What is asked:
A – Translate this sentence from the Spring Parade film summary into Spanish: "It is a remake of the 1934 film."
B – In the Spring Parade film summary, reproduce everything from "Spring Parade is" down to "the gypsy's prediction." without any changes.

Given passage:
— Start —

Spring Parade is a 1940 American musical comedy film directed by Henry Koster and starring Deanna Durbin. It is a remake of the 1934 film.

Plot
Based on a story by Ernst Marischka, the film is about a Hungarian woman who attends a Viennese fair and buys a card from a gypsy fortune teller which says she will meet someone important and is destined for a happy marriage. Soon after the woman gets a job as a baker's assistant and meets a handsome army drummer who dreams of becoming a famous composer and conductor, but is held back by the military which discourages original music. Wanting to help the army drummer, the woman sends one of his waltzes to the Austrian Emperor with his weekly order of pastries, which leads to the tuneful and joyous fulfillment of the gypsy's prediction.

Cast
 Deanna Durbin as Ilonka Tolnay
 Robert Cummings as Corporal Harry Marten
 Mischa Auer as Gustav
 Henry Stephenson as Emperor Franz Joseph
 S. Z. Sakall as Laci Teschek - the Baker
 Billy Lenhart as Max
 Kenneth Brown as Moritz
 Walter Catlett as Headwaiter
 Anne Gwynne as Jenny
 Allyn Joslyn as Count Zorndorf
 Peggy Moran as Archduchess Irene
 Reginald Denny as The Major
 Stanley Blystone as Detective (uncredited)

— End —

Extracted records:
— Start —

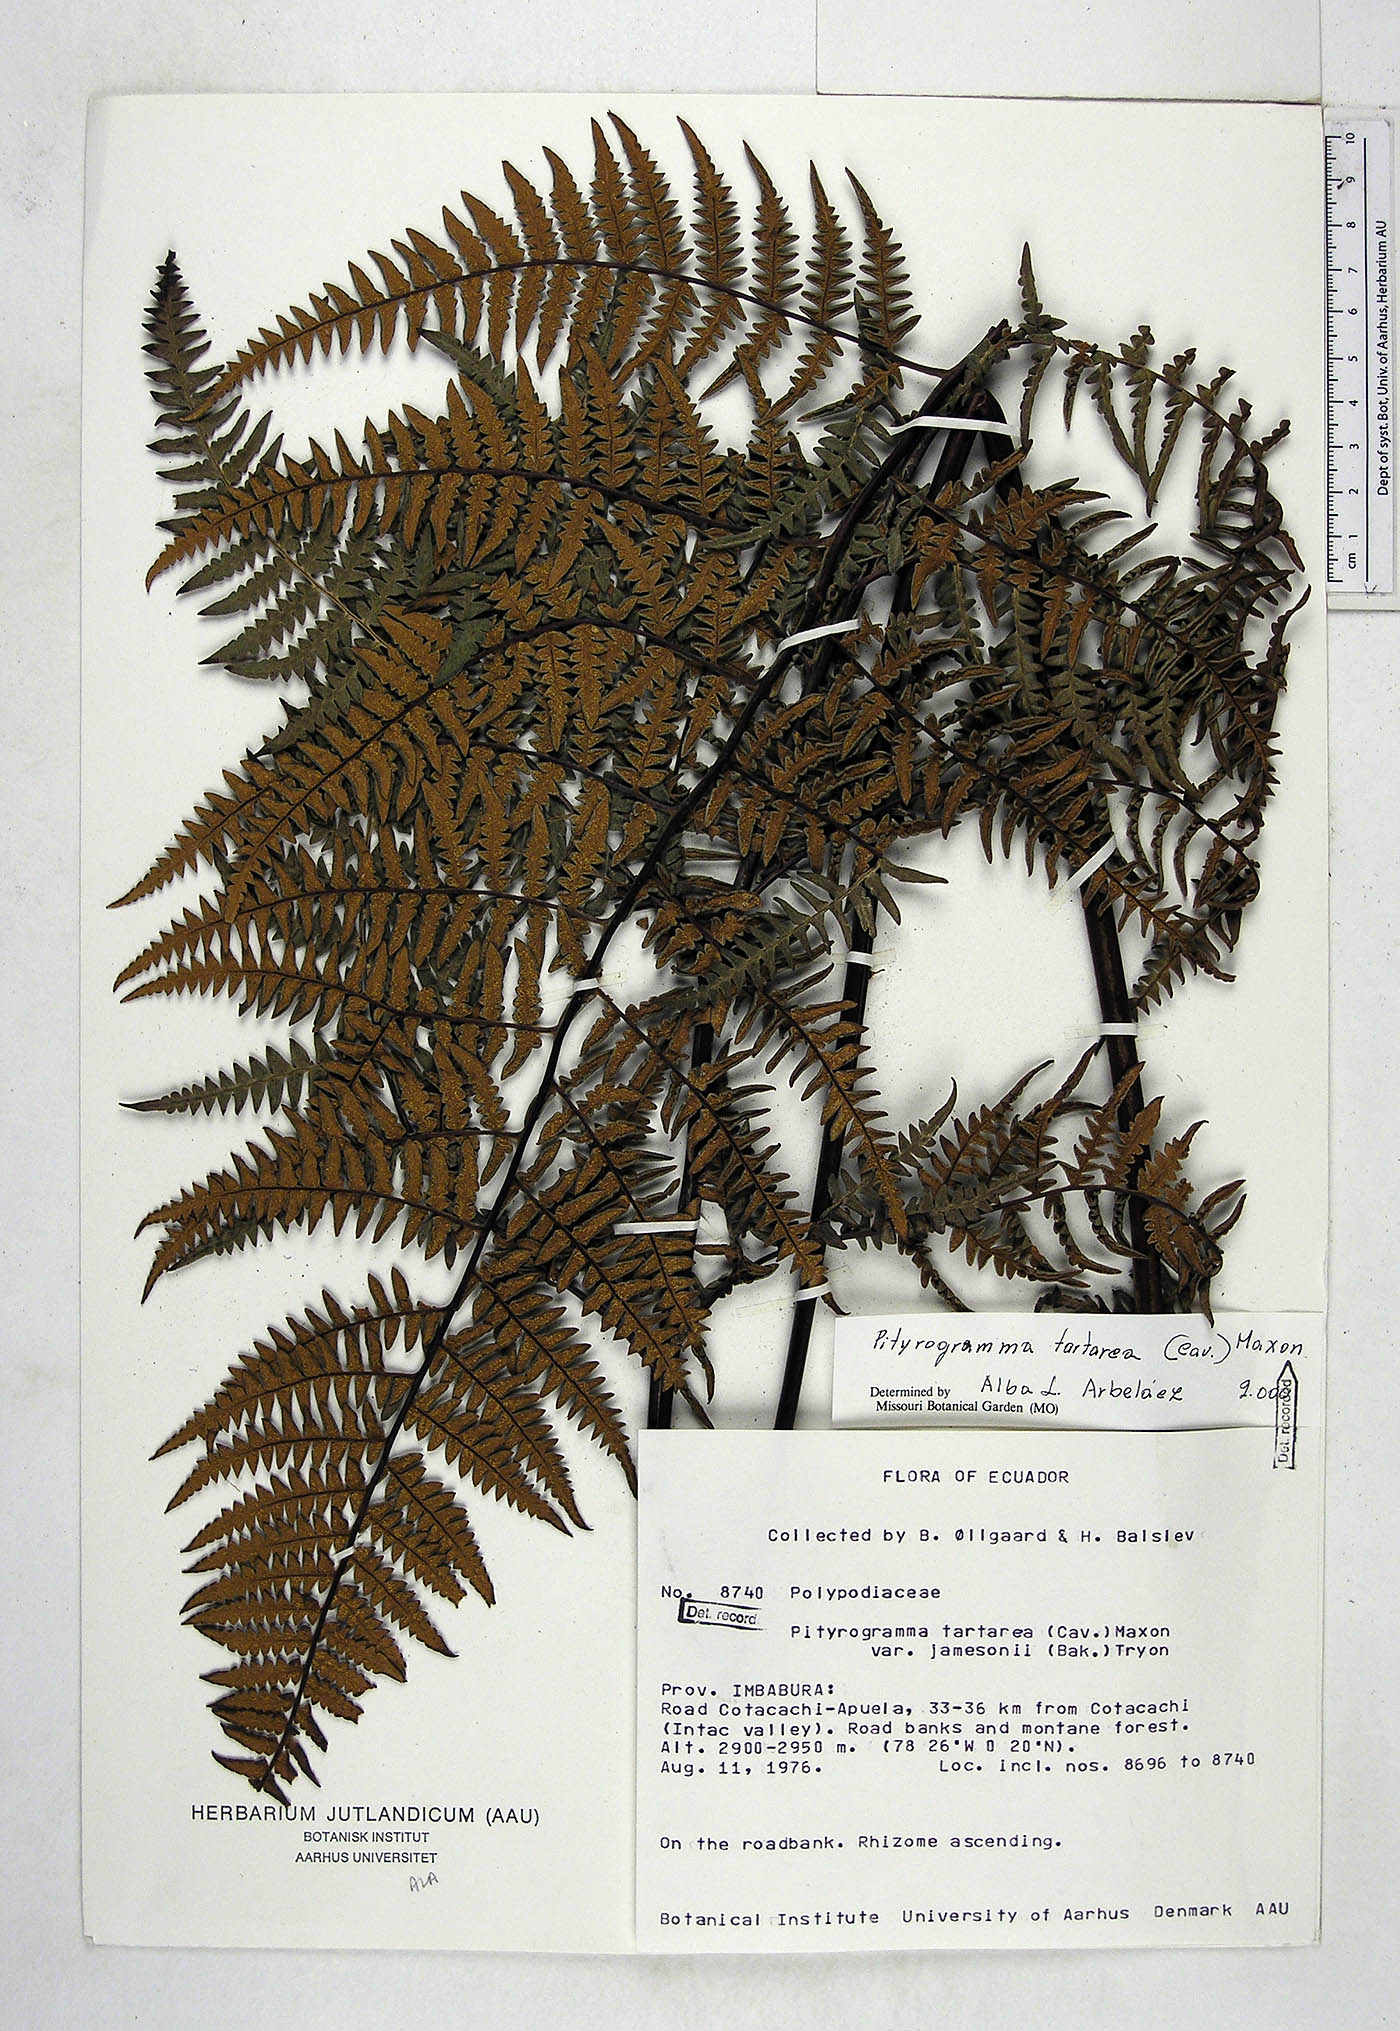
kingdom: Plantae
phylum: Tracheophyta
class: Polypodiopsida
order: Polypodiales
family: Pteridaceae
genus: Pityrogramma
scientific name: Pityrogramma jamesonii
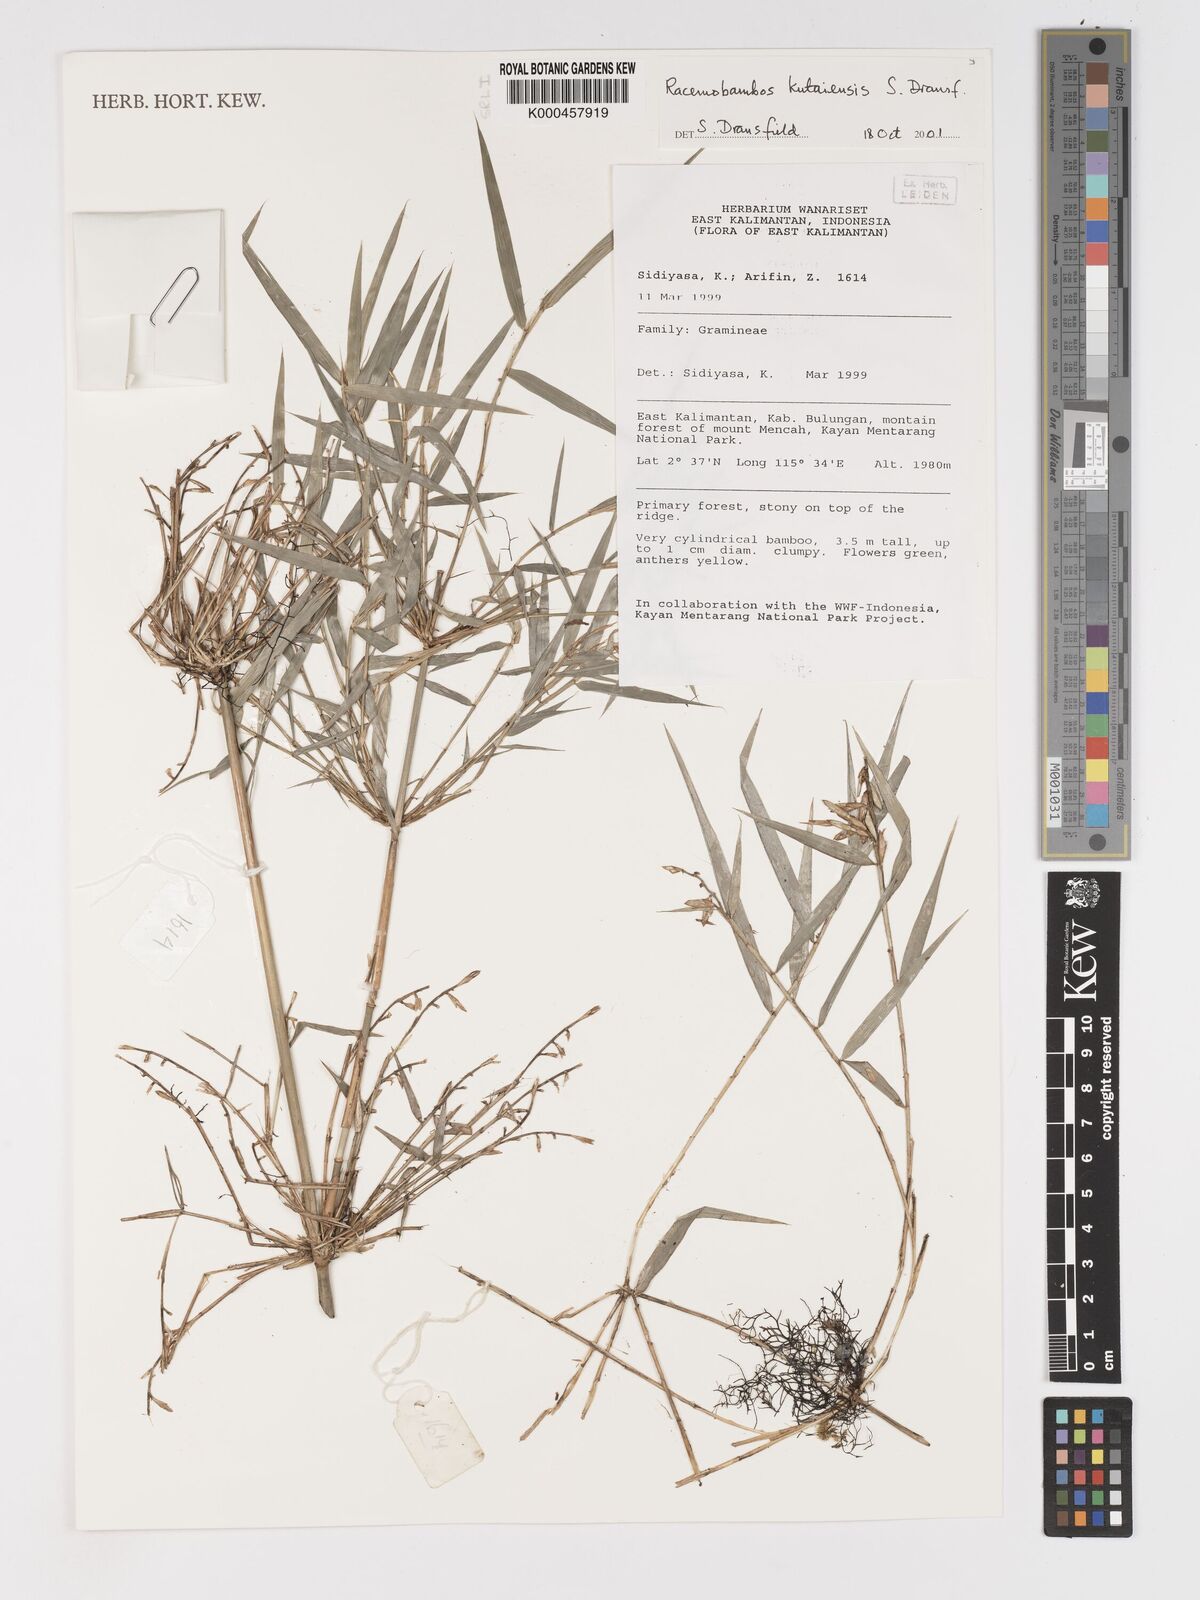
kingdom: Plantae
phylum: Tracheophyta
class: Liliopsida
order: Poales
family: Poaceae
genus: Racemobambos
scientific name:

— End —

Exercise answers:
A – Es una nueva versión de la película de 1934.

B –
Spring Parade is a 1940 American musical comedy film directed by Henry Koster and starring Deanna Durbin. It is a remake of the 1934 film.

Plot
Based on a story by Ernst Marischka, the film is about a Hungarian woman who attends a Viennese fair and buys a card from a gypsy fortune teller which says she will meet someone important and is destined for a happy marriage. Soon after the woman gets a job as a baker's assistant and meets a handsome army drummer who dreams of becoming a famous composer and conductor, but is held back by the military which discourages original music. Wanting to help the army drummer, the woman sends one of his waltzes to the Austrian Emperor with his weekly order of pastries, which leads to the tuneful and joyous fulfillment of the gypsy's prediction.